Les tarifs douaniers imposés par Donald Trump continuent de faire des vagues et cette fois, ce sont deux géants de l'économie mondiale qui passent à l'offensive sur le terrain judiciaire. Nintendo of America et FedEx ont chacun déposé des plaintes devant le tribunal américain du commerce international, réclamant le remboursement des droits de douane qu'ils ont payés depuis l'entrée en vigueur des mesures tarifaires controversées du président.
Selon la plainte, Nintendo demande un remboursement rapide, avec intérêts, des droits de douane acquittés par l'entreprise. La firme de Kyoto n'entend pas laisser passer l'addition sans se battre. Le contexte est particulièrement savoureux. C'est le jour même où Trump annonçait l'instauration de vastes tarifs sur les importations en provenance de nombreux pays que la marque japonaise avait choisi de dévoiler les détails du lancement de la Switch 2, avec notamment une date de précommande fixée au 9 avril 2025. La coïncidence n'a pas été sans conséquence. Face à l'incertitude économique générée par l'annonce présidentielle, Nintendo avait d'abord repoussé les précommandes américaines afin d'évaluer l'impact potentiel des droits de douane. La console a finalement été lancée comme prévu, mais avec des prix revus à la hausse sur plusieurs accessoires, une décision directement liée à la pression tarifaire.

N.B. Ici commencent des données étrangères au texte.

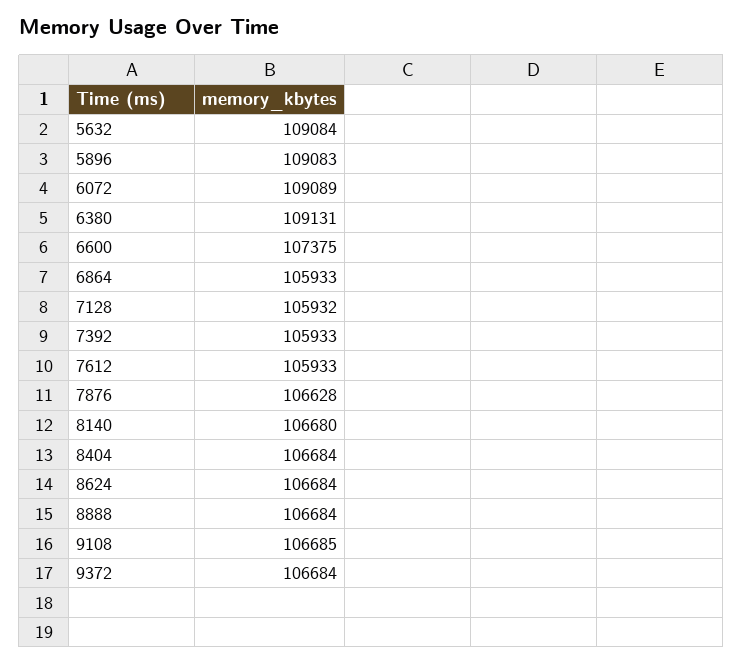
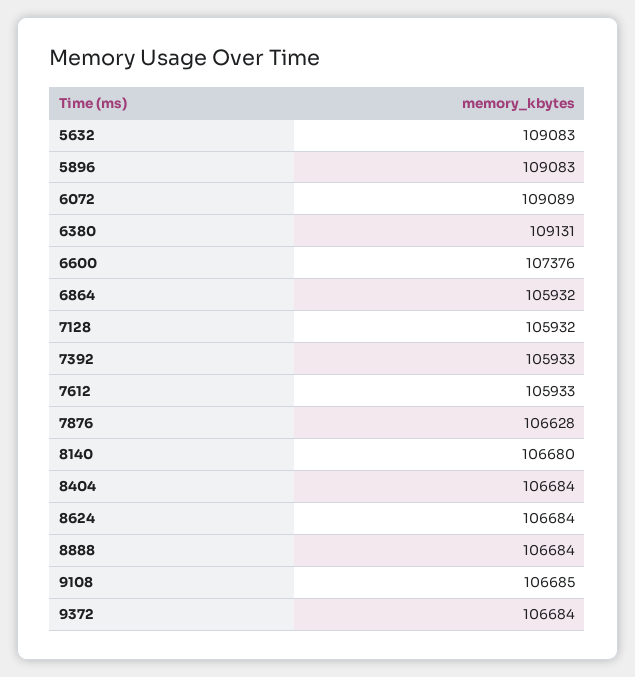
5632: 109084 -> 109083
6600: 107375 -> 107376
6864: 105933 -> 105932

Une récente décision de la cour suprême des États-Unis donne du poids aux recours de Nintendo et FedEx. Le mois dernier, la plus haute juridiction du pays a jugé que le recours de Trump à l'International Emergency Economic Powers Act (IEEPA) pour imposer des tarifs réciproques était illégal. En clair, le président aurait outrepassé ses prérogatives en utilisant cette loi d'exception pour justifier des droits de douane de grande ampleur. La cour suprême n'a toutefois pas précisé les modalités concrètes de remboursement des sommes déjà versées, ouvrant ainsi la voie à une bataille juridique que des entreprises comme celles impliquées aujourd'hui sont bien décidées à mener.

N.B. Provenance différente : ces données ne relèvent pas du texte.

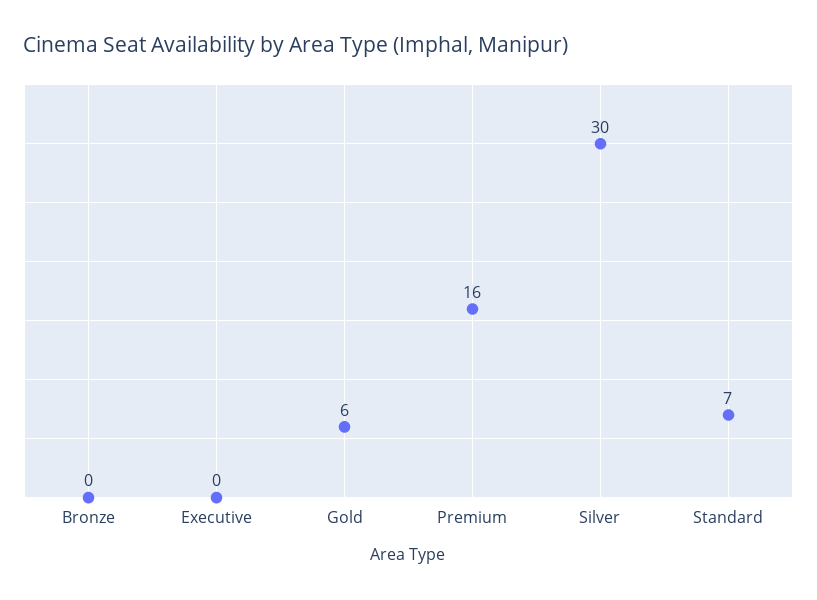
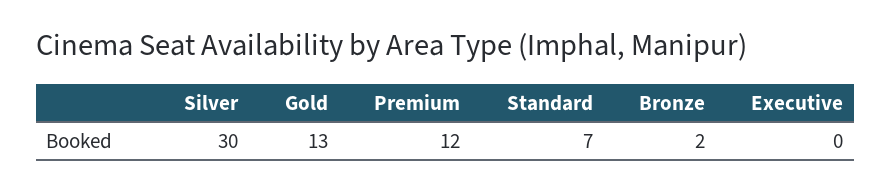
Bronze: 0 -> 2
Gold: 6 -> 13
Premium: 16 -> 12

FedEx, de son côté, a également déposé une plainte devant le même tribunal, réclamant un remboursement intégral. Le géant américain de la logistique est allé plus loin que la simple démarche judiciaire. Il a annoncé publiquement que si des remboursements lui étaient accordés, il les reverserait à son tour aux expéditeurs et consommateurs qui ont, en bout de chaîne, supporté ces charges. Une posture commerciale habile, qui transforme une action en justice en geste de bonne foi envers sa clientèle.

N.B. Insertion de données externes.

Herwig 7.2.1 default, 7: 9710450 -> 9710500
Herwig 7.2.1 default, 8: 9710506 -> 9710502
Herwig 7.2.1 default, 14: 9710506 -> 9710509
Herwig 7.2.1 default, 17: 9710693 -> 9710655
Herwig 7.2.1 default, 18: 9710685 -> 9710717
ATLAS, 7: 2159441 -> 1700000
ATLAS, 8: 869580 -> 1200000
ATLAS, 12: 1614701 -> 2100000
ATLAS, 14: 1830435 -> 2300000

Pour Nintendo, l'enjeu dépasse les seuls droits de douane. La Switch 2 est une console récente et chaque dollar de surcoût imposé aux consommateurs américains fragilise son avenir. Pour FedEx, dont le modèle repose sur des flux commerciaux internationaux massifs, les tarifs Trump représentent une perturbation structurelle qui ne peut être absorbée indéfiniment. Le bras de fer est loin d'être terminé. Il se déplace simplement des salles de conseil d'administration vers les prétoires.